Re: [PATCH net-next v5 00/20] WireGuard: Secure Network Tunnel

From: Jason A. Donenfeld
Date: Tue Sep 18 2018 - 17:01:27 EST


Hi Ard,

On Tue, Sep 18, 2018 at 11:28:50AM -0700, Ard Biesheuvel wrote:
> On 18 September 2018 at 09:16, Jason A. Donenfeld <Jason@xxxxxxxxx> wrote:
> > - While I initially wasn't going to do this for the initial
> > patchset, it was just so simple to do: now there's a nosimd
> > module parameter that can be used to disable simd instructions
> > for debugging and testing, or on weird systems.
> >
>
> I was going to respond in the other thread but it is probably better
> to move the discussion here.
>
> My concern about the monolithic nature of each algo module is not only
> about SIMD, and it has nothing to do with weird systems. It has to do
> with micro-architectural differences which are more common on ARM than
> on other architectures *, I suppose. But generalizing from that, it
> has to do with policy which is currently owned by userland and not by
> the kernel. This will also be important for choosing between the time
> variant but less safe table based scalar AES and the much slower time
> invariant version (which is substantially slower, especially on
> decryption) once we move AES into this library.
>
> So a command line option for the kernel is not the solution here. If
> we can't have separate modules, could we at least have per-module
> options that put the policy decisions back into userland?
>
> * as an example, the SHA256 NEON code I collaborated on with Andy
> Polyakov 2 years ago is significantly faster on some cores and not on
> others

Interesting concern. There are micro-architectural quirks on x86 too
that the current code actually already considers. Notably, we use an
AVX-512VL path for Skylake-X but an AVX-512F path for Knights Landing
and Coffee Lake and others, due to thermal throttling when touching the
zmm registers on Skylake-X. So, in the code, we have it automatically
select the right thing based on the micro-architecture.

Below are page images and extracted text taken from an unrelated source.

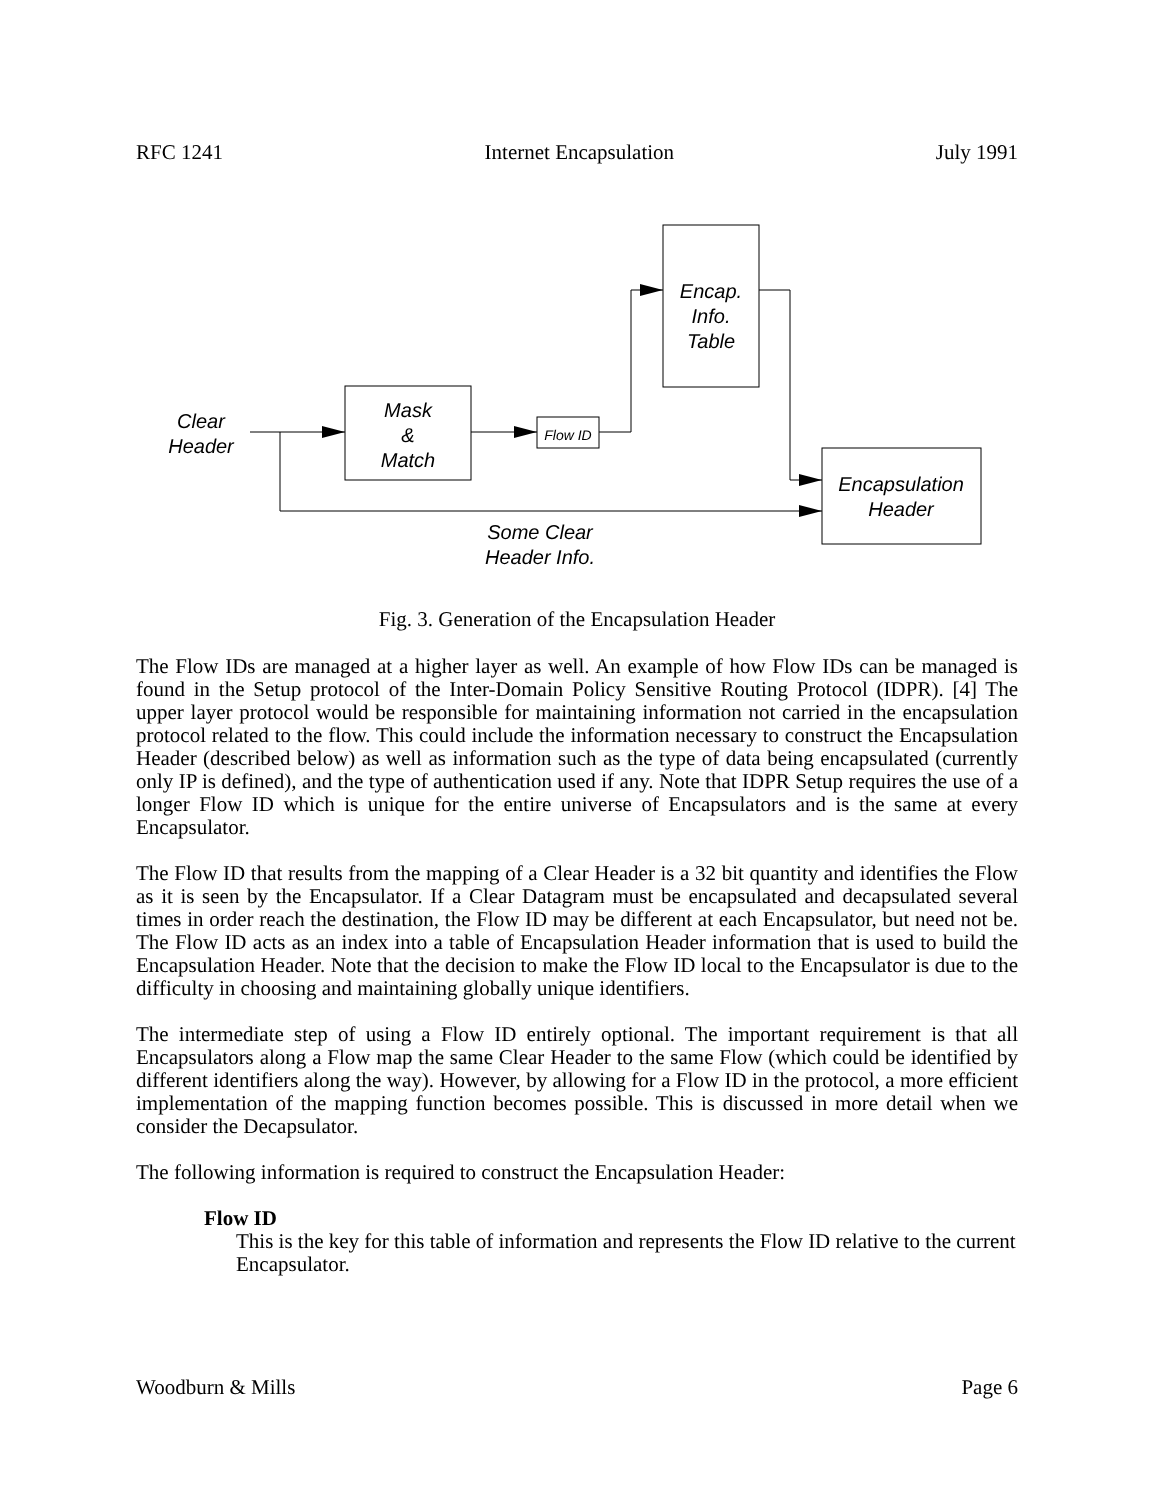RFC 1241 Internet Encapsulation July 1991
Clear
Header
Mask
&
Match
Flow ID
Encap.
Info.
Table
Encapsulation
Header
Some Clear
Header Info.
Fig. 3. Generation of the Encapsulation Header
The Flow IDs are managed at a higher layer as well. An example of how Flow IDs can be managed is found in the Setup protocol of the Inter-Domain Policy Sensitive Routing Protocol (IDPR). [4] The upper layer protocol would be responsible for maintaining information not carried in the encapsulation protocol related to the flow. This could include the information necessary to construct the Encapsulation Header (described below) as well as information such as the type of data being encapsulated (currently only IP is defined), and the type of authentication used if any. Note that IDPR Setup requires the use of a longer Flow ID which is unique for the entire universe of Encapsulators and is the same at every Encapsulator.
The Flow ID that results from the mapping of a Clear Header is a 32 bit quantity and identifies the Flow as it is seen by the Encapsulator. If a Clear Datagram must be encapsulated and decapsulated several times in order reach the destination, the Flow ID may be different at each Encapsulator, but need not be. The Flow ID acts as an index into a table of Encapsulation Header information that is used to build the Encapsulation Header. Note that the decision to make the Flow ID local to the Encapsulator is due to the difficulty in choosing and maintaining globally unique identifiers.
The intermediate step of using a Flow ID entirely optional. The important requirement is that all Encapsulators along a Flow map the same Clear Header to the same Flow (which could be identified by different identifiers along the way). However, by allowing for a Flow ID in the protocol, a more efficient implementation of the mapping function becomes possible. This is discussed in more detail when we consider the Decapsulator.
The following information is required to construct the Encapsulation Header:
Flow ID
This is the key for this table of information and represents the Flow ID relative to the current Encapsulator.
Woodburn & Mills Page 6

Is the same thing not possible with ARM? Do you not have access to this
information already, such that the module can just always do the right
thing and not require any user intervention?

If so, that would be ideal. If not (and I'm curious to learn why not
exactly), then indeed we could add some runtime nobs in /sys/module/
{algo}/parameters/{nob}, or the like. This would be super easy to do,
should we ever encounter a situation where we're unable to auto-detect
the correct thing.

Regards,
Jason